Sufficient income is a fairy tale! Let me explain…
If the best things in life are free, then why do humans want so much? Rather, why do we continue to want more when we’ve well passed the point of what we used to define as sufficient income? The answer: evolutionary momentum. And no HR professional on the planet has any hope of ever stopping it.
Several studies (links below) demonstrate some interesting facts about getting a raise:
- Wealthier countries have happier people in general, that’s true. But that’s more of a general quality of society impact than a personal wealth impact. Larger income gaps increase unhappiness, and lower income gaps increase happiness, no matter the average level of income. We want to be earning about as much as our neighbors, and the more we are all doing well, the happier we all are together as a society.
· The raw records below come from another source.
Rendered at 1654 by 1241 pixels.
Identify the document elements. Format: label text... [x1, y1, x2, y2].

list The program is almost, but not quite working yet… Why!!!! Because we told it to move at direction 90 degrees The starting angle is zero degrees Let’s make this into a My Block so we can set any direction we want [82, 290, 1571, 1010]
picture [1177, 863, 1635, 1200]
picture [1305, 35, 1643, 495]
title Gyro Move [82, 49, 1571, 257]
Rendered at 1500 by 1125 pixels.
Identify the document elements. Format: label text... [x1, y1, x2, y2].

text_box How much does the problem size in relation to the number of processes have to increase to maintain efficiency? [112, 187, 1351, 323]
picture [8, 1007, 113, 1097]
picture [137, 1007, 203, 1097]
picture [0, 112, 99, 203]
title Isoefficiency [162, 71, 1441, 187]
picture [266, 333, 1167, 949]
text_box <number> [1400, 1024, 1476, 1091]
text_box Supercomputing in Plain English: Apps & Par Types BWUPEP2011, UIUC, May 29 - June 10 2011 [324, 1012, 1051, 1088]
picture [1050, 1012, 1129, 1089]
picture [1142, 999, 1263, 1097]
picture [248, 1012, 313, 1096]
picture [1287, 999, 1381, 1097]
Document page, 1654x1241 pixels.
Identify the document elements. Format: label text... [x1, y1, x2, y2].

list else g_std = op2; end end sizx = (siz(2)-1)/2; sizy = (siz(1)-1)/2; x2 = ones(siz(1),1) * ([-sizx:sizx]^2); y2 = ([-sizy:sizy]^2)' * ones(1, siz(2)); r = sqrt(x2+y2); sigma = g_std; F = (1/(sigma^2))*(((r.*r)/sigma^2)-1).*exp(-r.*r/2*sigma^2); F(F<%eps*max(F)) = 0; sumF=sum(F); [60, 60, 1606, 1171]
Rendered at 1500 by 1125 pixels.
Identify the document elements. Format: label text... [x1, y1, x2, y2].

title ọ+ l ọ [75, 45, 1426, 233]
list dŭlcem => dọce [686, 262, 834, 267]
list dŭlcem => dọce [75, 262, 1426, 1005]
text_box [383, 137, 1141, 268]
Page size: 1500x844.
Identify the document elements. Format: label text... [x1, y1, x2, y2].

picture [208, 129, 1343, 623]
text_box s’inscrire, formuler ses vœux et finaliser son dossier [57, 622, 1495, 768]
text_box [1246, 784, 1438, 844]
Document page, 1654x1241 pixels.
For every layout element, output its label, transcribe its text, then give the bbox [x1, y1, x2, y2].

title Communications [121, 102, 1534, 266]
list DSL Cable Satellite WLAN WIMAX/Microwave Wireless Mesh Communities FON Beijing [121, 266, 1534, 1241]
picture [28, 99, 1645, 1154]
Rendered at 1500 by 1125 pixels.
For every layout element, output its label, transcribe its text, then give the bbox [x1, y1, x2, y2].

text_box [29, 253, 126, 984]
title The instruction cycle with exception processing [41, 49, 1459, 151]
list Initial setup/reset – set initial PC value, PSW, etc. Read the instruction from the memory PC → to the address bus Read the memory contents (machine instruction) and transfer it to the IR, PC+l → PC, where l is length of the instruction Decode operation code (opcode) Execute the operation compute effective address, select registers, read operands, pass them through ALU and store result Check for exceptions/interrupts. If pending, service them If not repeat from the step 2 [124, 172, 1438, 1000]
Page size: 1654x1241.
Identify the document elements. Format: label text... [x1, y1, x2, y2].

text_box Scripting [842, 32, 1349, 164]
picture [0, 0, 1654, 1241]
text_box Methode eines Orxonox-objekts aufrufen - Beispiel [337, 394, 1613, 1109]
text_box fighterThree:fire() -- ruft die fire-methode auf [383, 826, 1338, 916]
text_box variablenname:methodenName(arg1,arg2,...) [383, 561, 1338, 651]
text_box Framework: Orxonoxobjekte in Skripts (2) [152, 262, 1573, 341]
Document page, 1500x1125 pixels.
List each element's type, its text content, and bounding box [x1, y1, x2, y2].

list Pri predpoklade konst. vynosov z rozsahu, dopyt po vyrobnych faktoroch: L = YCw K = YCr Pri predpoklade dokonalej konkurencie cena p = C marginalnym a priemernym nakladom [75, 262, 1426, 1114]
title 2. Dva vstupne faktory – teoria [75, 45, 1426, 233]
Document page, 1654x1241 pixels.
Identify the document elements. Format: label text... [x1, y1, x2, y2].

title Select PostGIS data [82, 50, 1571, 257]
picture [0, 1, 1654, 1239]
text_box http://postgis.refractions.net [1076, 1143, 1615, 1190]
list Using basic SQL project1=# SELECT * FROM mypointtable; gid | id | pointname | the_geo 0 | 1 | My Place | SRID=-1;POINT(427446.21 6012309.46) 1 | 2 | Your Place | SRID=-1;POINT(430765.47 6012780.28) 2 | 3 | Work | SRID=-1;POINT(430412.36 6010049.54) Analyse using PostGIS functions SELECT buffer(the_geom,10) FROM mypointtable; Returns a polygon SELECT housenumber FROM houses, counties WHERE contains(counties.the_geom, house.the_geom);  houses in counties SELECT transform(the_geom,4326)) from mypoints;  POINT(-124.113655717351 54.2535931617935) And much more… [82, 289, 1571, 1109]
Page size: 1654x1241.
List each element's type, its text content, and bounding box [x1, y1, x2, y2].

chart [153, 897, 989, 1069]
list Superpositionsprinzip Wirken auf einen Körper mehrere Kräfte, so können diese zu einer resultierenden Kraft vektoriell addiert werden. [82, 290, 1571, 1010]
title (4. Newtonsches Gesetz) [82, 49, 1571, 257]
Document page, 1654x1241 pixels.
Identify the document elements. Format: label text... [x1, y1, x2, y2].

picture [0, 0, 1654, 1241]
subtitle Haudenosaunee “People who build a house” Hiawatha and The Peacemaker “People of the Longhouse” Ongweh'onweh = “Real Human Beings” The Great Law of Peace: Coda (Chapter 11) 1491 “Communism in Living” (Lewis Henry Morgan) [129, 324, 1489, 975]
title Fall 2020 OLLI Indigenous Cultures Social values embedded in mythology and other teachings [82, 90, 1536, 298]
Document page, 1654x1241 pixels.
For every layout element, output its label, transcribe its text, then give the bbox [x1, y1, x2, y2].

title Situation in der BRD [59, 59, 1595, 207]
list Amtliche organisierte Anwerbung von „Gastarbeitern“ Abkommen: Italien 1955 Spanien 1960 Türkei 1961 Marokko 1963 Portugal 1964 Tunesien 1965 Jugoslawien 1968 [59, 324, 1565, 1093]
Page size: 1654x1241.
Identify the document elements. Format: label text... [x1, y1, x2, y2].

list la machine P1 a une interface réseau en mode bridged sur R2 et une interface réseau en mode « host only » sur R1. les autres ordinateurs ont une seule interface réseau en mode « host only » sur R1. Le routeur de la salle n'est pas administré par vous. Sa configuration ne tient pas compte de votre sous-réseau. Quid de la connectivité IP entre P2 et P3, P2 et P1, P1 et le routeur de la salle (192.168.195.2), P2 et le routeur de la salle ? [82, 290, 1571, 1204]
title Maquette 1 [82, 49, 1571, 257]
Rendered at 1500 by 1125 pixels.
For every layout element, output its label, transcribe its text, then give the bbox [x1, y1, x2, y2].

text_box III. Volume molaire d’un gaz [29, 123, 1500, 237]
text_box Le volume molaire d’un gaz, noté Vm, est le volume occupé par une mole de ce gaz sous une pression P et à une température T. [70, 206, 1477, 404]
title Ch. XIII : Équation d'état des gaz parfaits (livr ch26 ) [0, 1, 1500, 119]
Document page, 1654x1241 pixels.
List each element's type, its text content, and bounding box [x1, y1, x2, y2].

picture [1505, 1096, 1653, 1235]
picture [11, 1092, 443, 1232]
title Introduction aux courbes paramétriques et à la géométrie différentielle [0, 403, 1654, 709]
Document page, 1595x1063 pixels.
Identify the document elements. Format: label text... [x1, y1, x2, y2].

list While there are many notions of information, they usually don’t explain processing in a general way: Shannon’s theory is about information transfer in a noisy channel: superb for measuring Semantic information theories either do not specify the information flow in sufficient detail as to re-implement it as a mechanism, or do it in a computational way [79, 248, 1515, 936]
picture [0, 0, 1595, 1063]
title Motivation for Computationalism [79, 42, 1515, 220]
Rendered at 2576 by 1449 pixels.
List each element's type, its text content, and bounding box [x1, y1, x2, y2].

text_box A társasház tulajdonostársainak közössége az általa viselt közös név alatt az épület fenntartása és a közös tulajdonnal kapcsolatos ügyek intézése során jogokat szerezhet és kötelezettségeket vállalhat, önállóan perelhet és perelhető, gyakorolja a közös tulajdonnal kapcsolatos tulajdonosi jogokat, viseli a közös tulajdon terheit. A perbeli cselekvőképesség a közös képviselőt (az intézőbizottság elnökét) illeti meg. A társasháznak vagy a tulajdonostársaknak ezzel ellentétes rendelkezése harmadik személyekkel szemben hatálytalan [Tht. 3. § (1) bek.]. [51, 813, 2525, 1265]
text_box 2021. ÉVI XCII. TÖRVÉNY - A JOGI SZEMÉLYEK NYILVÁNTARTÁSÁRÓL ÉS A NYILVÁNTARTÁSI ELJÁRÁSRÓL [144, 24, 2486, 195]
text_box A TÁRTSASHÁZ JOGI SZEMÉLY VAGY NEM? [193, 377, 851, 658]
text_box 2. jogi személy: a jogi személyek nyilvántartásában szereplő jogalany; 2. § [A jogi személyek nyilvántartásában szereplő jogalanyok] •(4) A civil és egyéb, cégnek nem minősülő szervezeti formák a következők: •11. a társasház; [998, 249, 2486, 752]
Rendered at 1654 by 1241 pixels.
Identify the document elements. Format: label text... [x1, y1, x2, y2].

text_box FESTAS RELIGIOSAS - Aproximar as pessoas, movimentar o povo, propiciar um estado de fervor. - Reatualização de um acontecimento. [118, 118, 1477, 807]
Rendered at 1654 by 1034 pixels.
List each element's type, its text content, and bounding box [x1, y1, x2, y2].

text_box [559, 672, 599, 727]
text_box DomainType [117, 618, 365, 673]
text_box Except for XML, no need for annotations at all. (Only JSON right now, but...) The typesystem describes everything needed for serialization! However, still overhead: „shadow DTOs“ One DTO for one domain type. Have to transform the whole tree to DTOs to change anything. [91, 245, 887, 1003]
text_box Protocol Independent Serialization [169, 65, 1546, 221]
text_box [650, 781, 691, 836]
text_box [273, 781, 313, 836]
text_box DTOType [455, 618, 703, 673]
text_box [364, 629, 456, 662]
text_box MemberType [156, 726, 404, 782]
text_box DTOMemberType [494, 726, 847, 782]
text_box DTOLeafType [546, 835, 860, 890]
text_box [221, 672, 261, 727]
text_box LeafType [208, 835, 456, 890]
- A salary increase won’t make you happier over time unless your salary literally doubles. If you get a raise from 10,000 AED to 20,000 AED you’ll be happier for a while, but another 10,000 AED raise won’t do it for you next time. You’ll need 40,000 AED in order to get the same dopamine hit. And the joy won’t last.
- If you’re earning 25,000 – 30,000 AED per month and you can provide for your family, your satisfaction will start to go down as your income increases.
- There’s no point at which employees have “enough” to stop feeling unhappy when they don’t get more. There’s no plateau upon which any employee will stand and say, “I think I’m earning the right amount now. I’m good.”
So not only can money NOT buy happiness, but too much money tends to impede happiness, so why do we still use money as a go-to carrot for employee motivation?
Because the real drive isn’t the money, it’s the wanting. Wanting more has kept us humans alive for a thousand generations. Early humans who wanted more also chased more, worked more, hunted more, fought more, and therefore survived more. Humans who didn’t constantly want more, had less, and therefore had fewer resources with which to survive. So they survived less.
You were born into a family with a long lineage of humans that survived because of a 300,000 year old neurological best practice: wanting more. And so is every employee on your staff. And no HR professional can ever stop that drive, especially by throwing something as banal as money at it.
Don’t get me wrong, there are exceptions to every rule, but it’s still the rule for a reason. No one on your team will ever be satisfied, and that’s because
they’re #humansnotresources.
Case in point?
One of my client companies now is perhaps the highest paying employer in the UAE, with perhaps one of the lowest employee engagement scores (you know who you are). So clearly it’s not about the money.
How do we fix it? Great question…
You can’t. There’s no cure for human desire, especially when it comes to the collection of resources that have helped a thousand generations of our ancestors to survive. We were born to want more because we were born to parents who wanted more.
So here’s what you should do:
- Embrace the fact that wanting more is a part of what makes us human, and quite incurable. It’s a dominant trait of a dominant species, that’s all.
- Money is a proxy reward, it’s a generic anti-social answer to a specific neurological problem. Wanting can be better itched with thoughtful gifts, new knowledge, closer relationships, social recognition, and a just outcome to a problem. All of these scratch the wanting itch in humans and with more lasting impact.
- Take a Total Rewards approach to employee experience: recognition, environment, perks, time, and empowerment are all tools in the toolbox of a savvy HR guru.
Don’t get stuck in the myth of sufficient income. It doesn’t exist anymore than the tooth fairy. Follow the science. Wanting is human. Wanting is fun.